ASSIGNMENT. Among the entries that follow, the required portion opens with the line containing "72 | Corridor" and closes with the line containing "14.6250 | 36.0000 | 15.0000 | 28.0000 |". Give that portion again exactly, and nothing else.

Records excerpted from a collection:
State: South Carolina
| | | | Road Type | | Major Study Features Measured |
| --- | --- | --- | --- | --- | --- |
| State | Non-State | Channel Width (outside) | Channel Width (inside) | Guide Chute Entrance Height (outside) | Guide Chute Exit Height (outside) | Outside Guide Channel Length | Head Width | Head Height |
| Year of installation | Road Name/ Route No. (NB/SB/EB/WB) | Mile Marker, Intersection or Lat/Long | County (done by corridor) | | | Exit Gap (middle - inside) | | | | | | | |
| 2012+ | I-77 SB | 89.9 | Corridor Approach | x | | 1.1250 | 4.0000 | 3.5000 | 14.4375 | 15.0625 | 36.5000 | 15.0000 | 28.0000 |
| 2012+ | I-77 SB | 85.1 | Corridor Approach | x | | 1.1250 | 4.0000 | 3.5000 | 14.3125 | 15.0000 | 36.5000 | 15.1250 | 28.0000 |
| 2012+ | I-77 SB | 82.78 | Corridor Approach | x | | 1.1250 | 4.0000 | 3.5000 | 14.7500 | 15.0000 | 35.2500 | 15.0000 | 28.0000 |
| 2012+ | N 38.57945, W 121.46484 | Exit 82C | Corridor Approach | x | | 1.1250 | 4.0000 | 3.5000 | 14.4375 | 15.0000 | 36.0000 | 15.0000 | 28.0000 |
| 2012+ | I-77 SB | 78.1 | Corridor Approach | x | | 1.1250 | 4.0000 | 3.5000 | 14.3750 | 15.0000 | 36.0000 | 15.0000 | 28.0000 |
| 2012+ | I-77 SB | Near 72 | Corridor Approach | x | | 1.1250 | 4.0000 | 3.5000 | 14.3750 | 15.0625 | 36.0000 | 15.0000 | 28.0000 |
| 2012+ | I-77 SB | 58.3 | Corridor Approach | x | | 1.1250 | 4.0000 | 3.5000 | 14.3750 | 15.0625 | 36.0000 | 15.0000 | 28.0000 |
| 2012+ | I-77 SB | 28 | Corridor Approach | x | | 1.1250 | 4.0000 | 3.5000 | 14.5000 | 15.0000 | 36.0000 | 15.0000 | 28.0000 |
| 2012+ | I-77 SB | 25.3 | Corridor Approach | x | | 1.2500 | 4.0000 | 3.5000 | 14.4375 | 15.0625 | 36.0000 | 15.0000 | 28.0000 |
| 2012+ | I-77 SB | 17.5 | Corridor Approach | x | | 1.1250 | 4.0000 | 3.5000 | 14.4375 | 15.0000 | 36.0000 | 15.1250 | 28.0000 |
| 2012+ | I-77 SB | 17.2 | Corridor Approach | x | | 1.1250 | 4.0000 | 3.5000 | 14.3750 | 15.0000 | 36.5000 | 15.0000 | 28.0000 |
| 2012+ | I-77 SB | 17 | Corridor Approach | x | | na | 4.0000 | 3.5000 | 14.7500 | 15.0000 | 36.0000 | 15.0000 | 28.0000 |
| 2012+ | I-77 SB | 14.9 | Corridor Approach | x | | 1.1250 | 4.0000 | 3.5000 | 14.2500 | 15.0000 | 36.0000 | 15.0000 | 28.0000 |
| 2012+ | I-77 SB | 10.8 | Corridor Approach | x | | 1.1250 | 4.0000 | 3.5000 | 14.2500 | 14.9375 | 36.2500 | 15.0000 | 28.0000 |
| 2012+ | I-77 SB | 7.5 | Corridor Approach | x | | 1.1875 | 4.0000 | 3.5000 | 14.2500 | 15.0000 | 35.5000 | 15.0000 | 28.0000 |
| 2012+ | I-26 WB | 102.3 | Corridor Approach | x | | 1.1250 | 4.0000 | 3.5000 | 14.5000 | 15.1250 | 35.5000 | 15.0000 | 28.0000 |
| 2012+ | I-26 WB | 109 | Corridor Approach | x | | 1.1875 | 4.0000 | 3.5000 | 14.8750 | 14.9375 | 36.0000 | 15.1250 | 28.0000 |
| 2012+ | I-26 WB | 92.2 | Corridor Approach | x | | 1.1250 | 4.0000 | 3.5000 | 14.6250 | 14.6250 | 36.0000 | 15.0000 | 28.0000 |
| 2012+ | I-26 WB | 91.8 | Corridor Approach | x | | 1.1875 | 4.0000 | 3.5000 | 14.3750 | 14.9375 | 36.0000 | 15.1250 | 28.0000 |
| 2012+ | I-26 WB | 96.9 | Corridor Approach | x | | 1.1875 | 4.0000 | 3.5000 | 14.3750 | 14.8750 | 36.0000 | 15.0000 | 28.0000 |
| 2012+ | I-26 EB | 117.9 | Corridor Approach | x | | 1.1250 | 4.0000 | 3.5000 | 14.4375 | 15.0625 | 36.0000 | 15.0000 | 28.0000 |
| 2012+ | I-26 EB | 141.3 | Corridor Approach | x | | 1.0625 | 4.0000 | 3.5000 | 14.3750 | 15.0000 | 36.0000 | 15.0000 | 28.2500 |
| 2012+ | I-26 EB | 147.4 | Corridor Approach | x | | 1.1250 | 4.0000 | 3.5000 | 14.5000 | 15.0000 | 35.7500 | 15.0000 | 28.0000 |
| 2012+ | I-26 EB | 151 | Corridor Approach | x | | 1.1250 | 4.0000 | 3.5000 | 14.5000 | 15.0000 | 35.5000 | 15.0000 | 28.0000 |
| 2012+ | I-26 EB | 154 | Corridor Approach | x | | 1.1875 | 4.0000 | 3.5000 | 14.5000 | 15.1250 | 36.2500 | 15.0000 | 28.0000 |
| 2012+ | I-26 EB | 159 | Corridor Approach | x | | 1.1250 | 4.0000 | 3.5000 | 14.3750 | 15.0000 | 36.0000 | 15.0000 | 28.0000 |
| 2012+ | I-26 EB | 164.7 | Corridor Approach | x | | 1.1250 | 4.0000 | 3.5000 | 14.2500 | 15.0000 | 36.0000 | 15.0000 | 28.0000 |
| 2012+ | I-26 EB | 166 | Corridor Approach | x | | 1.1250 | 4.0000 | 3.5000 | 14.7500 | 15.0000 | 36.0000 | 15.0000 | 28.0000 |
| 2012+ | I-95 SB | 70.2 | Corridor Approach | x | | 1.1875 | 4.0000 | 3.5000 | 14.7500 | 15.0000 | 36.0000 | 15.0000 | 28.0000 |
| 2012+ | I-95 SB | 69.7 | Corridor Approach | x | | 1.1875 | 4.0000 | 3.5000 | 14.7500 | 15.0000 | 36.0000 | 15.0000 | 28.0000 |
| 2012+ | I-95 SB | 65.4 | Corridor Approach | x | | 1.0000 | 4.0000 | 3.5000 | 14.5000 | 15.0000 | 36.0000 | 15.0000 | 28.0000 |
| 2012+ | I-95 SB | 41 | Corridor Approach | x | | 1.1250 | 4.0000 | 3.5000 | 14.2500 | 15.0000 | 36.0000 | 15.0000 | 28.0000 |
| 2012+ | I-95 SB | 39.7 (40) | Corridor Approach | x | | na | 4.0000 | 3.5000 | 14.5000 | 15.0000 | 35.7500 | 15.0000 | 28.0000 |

ANSWER SPACE.
| 2012+ | I-77 SB | Near 72 | Corridor Approach | x | | 1.1250 | 4.0000 | 3.5000 | 14.3750 | 15.0625 | 36.0000 | 15.0000 | 28.0000 |
| 2012+ | I-77 SB | 58.3 | Corridor Approach | x | | 1.1250 | 4.0000 | 3.5000 | 14.3750 | 15.0625 | 36.0000 | 15.0000 | 28.0000 |
| 2012+ | I-77 SB | 28 | Corridor Approach | x | | 1.1250 | 4.0000 | 3.5000 | 14.5000 | 15.0000 | 36.0000 | 15.0000 | 28.0000 |
| 2012+ | I-77 SB | 25.3 | Corridor Approach | x | | 1.2500 | 4.0000 | 3.5000 | 14.4375 | 15.0625 | 36.0000 | 15.0000 | 28.0000 |
| 2012+ | I-77 SB | 17.5 | Corridor Approach | x | | 1.1250 | 4.0000 | 3.5000 | 14.4375 | 15.0000 | 36.0000 | 15.1250 | 28.0000 |
| 2012+ | I-77 SB | 17.2 | Corridor Approach | x | | 1.1250 | 4.0000 | 3.5000 | 14.3750 | 15.0000 | 36.5000 | 15.0000 | 28.0000 |
| 2012+ | I-77 SB | 17 | Corridor Approach | x | | na | 4.0000 | 3.5000 | 14.7500 | 15.0000 | 36.0000 | 15.0000 | 28.0000 |
| 2012+ | I-77 SB | 14.9 | Corridor Approach | x | | 1.1250 | 4.0000 | 3.5000 | 14.2500 | 15.0000 | 36.0000 | 15.0000 | 28.0000 |
| 2012+ | I-77 SB | 10.8 | Corridor Approach | x | | 1.1250 | 4.0000 | 3.5000 | 14.2500 | 14.9375 | 36.2500 | 15.0000 | 28.0000 |
| 2012+ | I-77 SB | 7.5 | Corridor Approach | x | | 1.1875 | 4.0000 | 3.5000 | 14.2500 | 15.0000 | 35.5000 | 15.0000 | 28.0000 |
| 2012+ | I-26 WB | 102.3 | Corridor Approach | x | | 1.1250 | 4.0000 | 3.5000 | 14.5000 | 15.1250 | 35.5000 | 15.0000 | 28.0000 |
| 2012+ | I-26 WB | 109 | Corridor Approach | x | | 1.1875 | 4.0000 | 3.5000 | 14.8750 | 14.9375 | 36.0000 | 15.1250 | 28.0000 |
| 2012+ | I-26 WB | 92.2 | Corridor Approach | x | | 1.1250 | 4.0000 | 3.5000 | 14.6250 | 14.6250 | 36.0000 | 15.0000 | 28.0000 |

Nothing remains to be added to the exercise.